Warren Boutcher speaks on his project, "Europe: A Literary History, 1559-1648.", 24 May 2018 at 2:00-4:00 PM CET

Abstract

This talk will concern a new project I am contracted to edit for Oxford University Press: Europe: A Literary History, 1559-1648. It is a follow-up to David Wallace’s highly successful volumes on 1348-1418, published by OUP in 2016. But EALH 1559-1648 will use a different methodology: the chapters will be on literary objects and classes of objects rather than on places that link up to form itineraries. What are the main questions and problems facing such a project? How can I work with contributors to construct a holistic account of this period of European literary history—including its emergent global connections— of a kind that is not simply built from pre-determined blocks of western European national literatures? That does not just project back the institutions and perspectives of the modern ‘literary’ field? That engages with Wallace’s project to begin to trace common ground—if not a unified theory—for a transnational literary historiography?
 
Warren Boutcher is Professor of Renaissance Studies at Queen Mary, University of London.
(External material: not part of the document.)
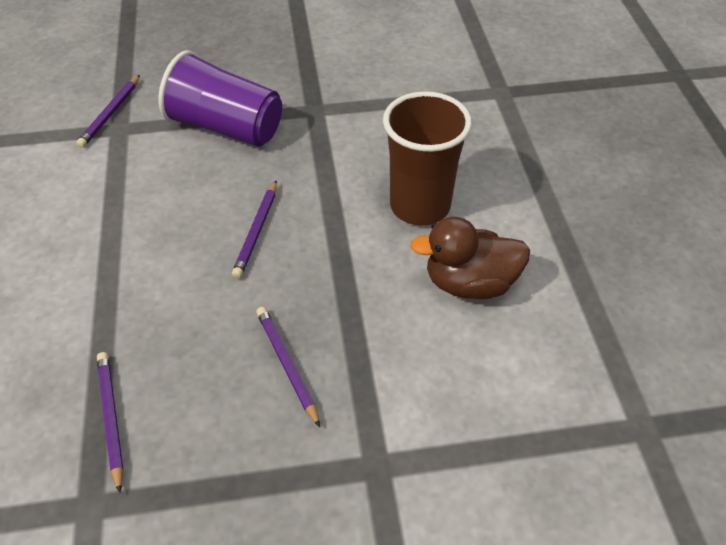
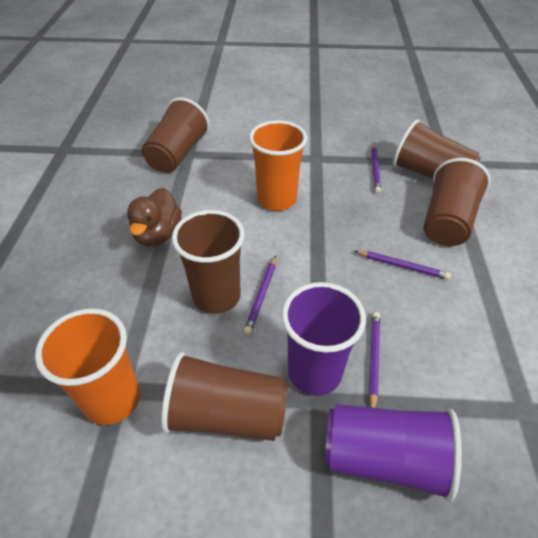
brown cup: [383,91,472,225] = 1 -> [142,97,210,173] [161,352,288,441] [172,210,245,314] [393,119,481,179] [424,158,491,246] = 5
orange cup: none = 0 -> [35,308,140,425] [249,120,307,211] = 2
purple cup: [159,50,282,147] = 1 -> [281,282,366,396] [325,404,462,502] = 2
He recently published a two-volume study of The School of Montaigne in Early Modern Europe, the first major study of Montaigne’s Essais as a transnational or European text (as opposed to a French text with a primarily French reception that was then secondarily received by the national literatures of England, the Netherlands, Italy etc.). His ongoing research concerns transnational literatures and languages more broadly in late Renaissance Europe, and his further interests include translation, humanism, and intellectual history.